WASHINGTON (Reuters) - Lockheed Martin Corp on Monday said it has delivered the next version of the computer-based logistics system used to support the F-35 fighter jet to the U.S. military for flight testing.
That paves the way for the system’s deployment in the first quarter of 2015 to nine military bases in the United States where F-35 Lightning II training and testing is taking place.
Lockheed’s Autonomic Logistics Information System (ALIS) enables daily operations of the F-35 fleet, ranging from mission planning and flight scheduling to repairs and scheduled maintenance, as well as the tracking and ordering of parts.
The F-35 program has faced challenges in the past but is now making progress, according to U.S. officials.

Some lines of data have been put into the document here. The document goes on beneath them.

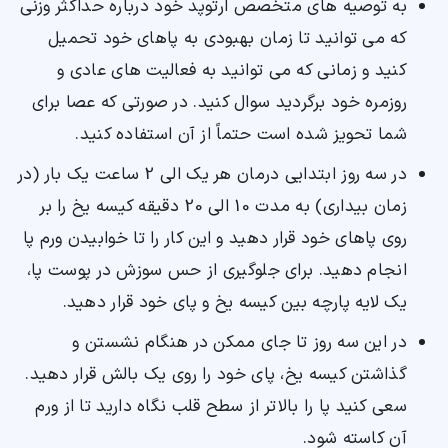
به توصیه های متخصص ارتوپد خود درباره حداکثر وزنی
که می توانید تا زمان بهبودی به پاهای خود تحمیل
کنید و زمانی که می توانید به فعالیت های عادی و
روزمره خود برگردید سوال کنید. در صورتی که عصا برای
شما تحویز شده است حتماً از آن استفاده کنید.
در سه روز ابتدایی درمان هر یک الی 2 ساعت یک بار (در
زمان بیداری) به مدت 10 الی 20 دقیقه کیسه یخ را بر
روی پاهای خود قرار دهید و این کار را تا خوابیدن ورم پا
انجام دهید. برای جلوگیری از حس سوزش در پوست پا،
یک لایه پارچه بین کیسه یخ و پای خود قرار دهید.
در این سه روز تا جای ممکن در هنگام نشستن و
گذاشتن کیسه یخ، پای خود را روی یک بالش قرار دهید.
سعی کنید پا را بالاتر از سطح قلب نگاه دارید تا از ورم
آن کاسته شود.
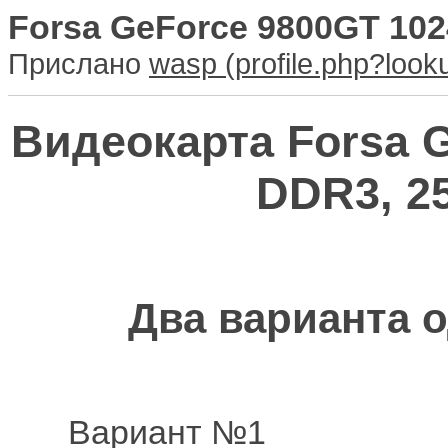
Forsa GeForce 9800GT 102
Прислано
wasp
Видеокарта Forsa 
DDR3, 25
Два варианта о
Вариант №1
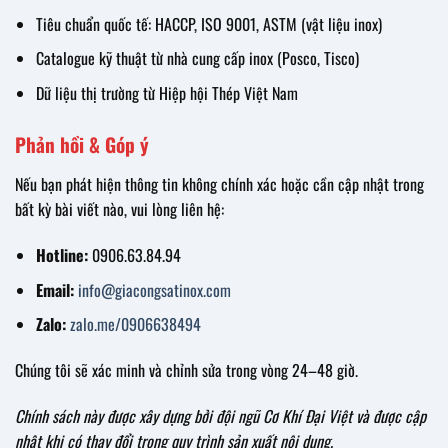
Tiêu chuẩn quốc tế: HACCP, ISO 9001, ASTM (vật liệu inox)
Catalogue kỹ thuật từ nhà cung cấp inox (Posco, Tisco)
Dữ liệu thị trường từ Hiệp hội Thép Việt Nam
Phản hồi & Góp ý
Nếu bạn phát hiện thông tin không chính xác hoặc cần cập nhật trong
bất kỳ bài viết nào, vui lòng liên hệ:
Hotline:
0906.63.84.94
Email:
info@giacongsatinox.com
Zalo:
zalo.me/0906638494
Chúng tôi sẽ xác minh và chỉnh sửa trong vòng 24–48 giờ.
Chính sách này được xây dựng bởi đội ngũ Cơ Khí Đại Việt và được cập
nhật khi có thay đổi trong quy trình sản xuất nội dung.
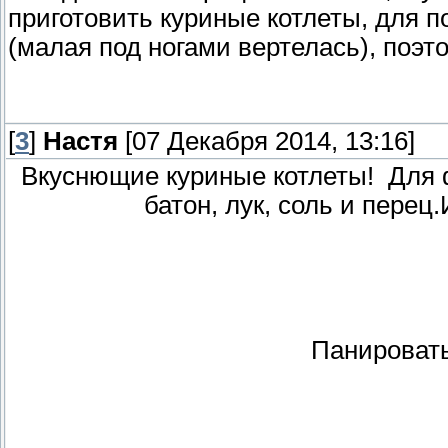
приготовить куриные котлеты, для 
(малая под ногами вертелась), поэт
[
3
]
Настя
[07 Декабря 2014, 13:16]
Вкуснющие куриные котлеты! Для 
батон, лук, соль и перец
Панировать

Mary Ann Horter, a vice president with Lockheed’s mission systems and training division which runs the ALIS program, said the company had met its deadline to deliver the next version of the ALIS system by Sept. 1.
She said the new software, called ALIS 2.0, and a portable memory device to be delivered by the end of the month will allow faster downloads of fault codes and other information from the jets, which will shorten the time required between F-35 flights.

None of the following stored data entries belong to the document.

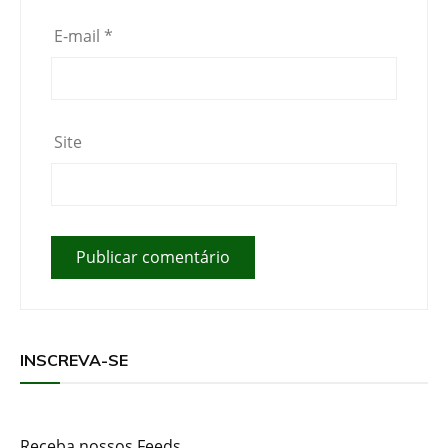
E-mail
*
Site
INSCREVA-SE
Receba nossos Feeds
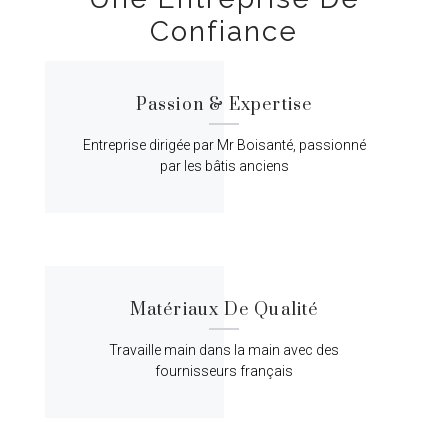
Confiance
Passion & Expertise
Entreprise dirigée par Mr Boisanté, passionné
par les bâtis anciens
Matériaux De Qualité
Travaille main dans la main avec des
fournisseurs français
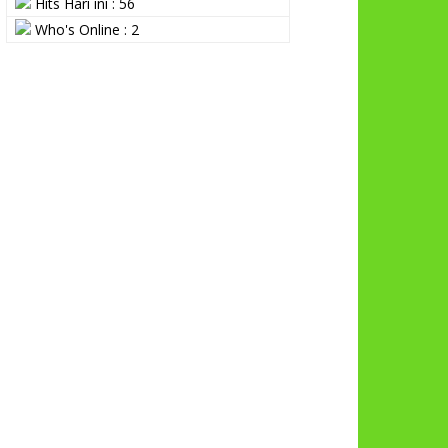
Hits Hari ini : 56
Who's Online : 2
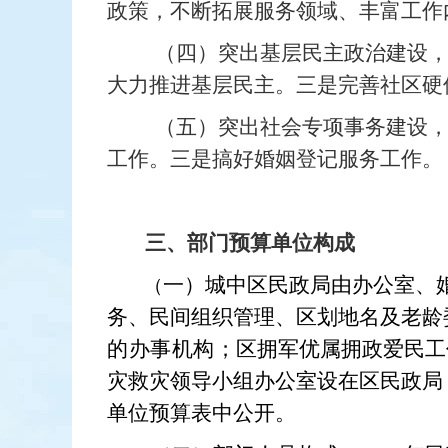
政策，不断拓展服务领域、丰富工作
（四）突出基层民主政治建设
大力推进基层民主。三是完善社区硬
（五）突出社会专项事务建设
工作。三是搞好婚姻登记服务工作。
三、部门预算单位构成
一）城中区民政局由办公室、
（
务、民间组织管理、区划地名及老龄
的办事机构；
区拥军优属拥政爱民工
灾救灾领导小组办公室设在区民政局
单位预算表中公开。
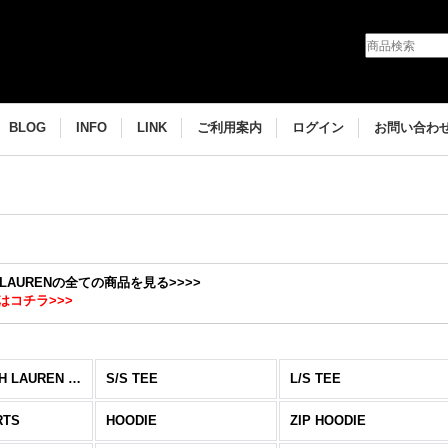
BLOG
INFO
LINK
ご利用案内
ログイン
お問い合わ
H LAURENの全ての商品を見る>>>>
はコチラ>>>
H LAUREN (全商品)
S/S TEE
L/S TEE
RTS
HOODIE
ZIP HOODIE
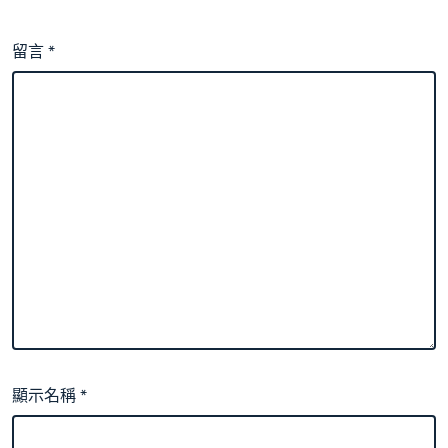
留言
*
顯示名稱
*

Horter said it will now take 15 minutes to download the data from each F-35 after it returns from a flight, three times faster than the previous version of ALIS.
“ALIS development is on track and on schedule,” Horter told Reuters at the annual conference of the Air Force Association outside Washington.

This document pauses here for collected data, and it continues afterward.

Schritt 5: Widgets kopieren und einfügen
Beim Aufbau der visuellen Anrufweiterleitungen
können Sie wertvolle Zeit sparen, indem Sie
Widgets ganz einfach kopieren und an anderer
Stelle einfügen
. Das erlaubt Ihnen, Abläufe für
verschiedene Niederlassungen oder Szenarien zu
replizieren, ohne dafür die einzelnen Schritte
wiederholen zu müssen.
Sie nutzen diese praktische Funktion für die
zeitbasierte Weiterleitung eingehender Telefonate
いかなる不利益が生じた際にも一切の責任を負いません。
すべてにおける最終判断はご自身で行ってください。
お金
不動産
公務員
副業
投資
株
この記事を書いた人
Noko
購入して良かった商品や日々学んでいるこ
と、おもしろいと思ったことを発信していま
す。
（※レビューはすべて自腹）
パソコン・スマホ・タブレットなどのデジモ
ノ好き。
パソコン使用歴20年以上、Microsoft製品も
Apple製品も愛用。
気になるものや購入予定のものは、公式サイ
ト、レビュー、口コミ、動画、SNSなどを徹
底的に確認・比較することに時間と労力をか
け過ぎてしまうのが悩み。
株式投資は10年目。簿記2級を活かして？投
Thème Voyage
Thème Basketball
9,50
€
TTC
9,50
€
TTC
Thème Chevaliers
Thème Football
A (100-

ALIS 2.0 will also give each country flying the radar-evading F-35 more advanced reporting features to manage their fleets and analyze data from the aircraft, Horter said.
Joe DellaVedova, spokesman for the Pentagon F-35 program office, said the new version of ALIS was now in flight testing.
Flight testing of the new ALIS software is taking place at Edwards Air Force Base in California, and Naval Air Station Patuxent River in Maryland, Horter said.
Air Force Lieutenant General Christopher Bogdan, the Pentagon’s F-35 program chief, said Lockheed was also making progress on a smaller, more portable version of ALIS, the next version to be released after ALIS 2.0.
Horter said Lockheed was on track to certify and test the portable version of ALIS in the first quarter of 2015.
She said Lockheed continued to improve and update The ALIS system, taking into account input from pilots, mechanics and the officials that coordinate F-35 logistics.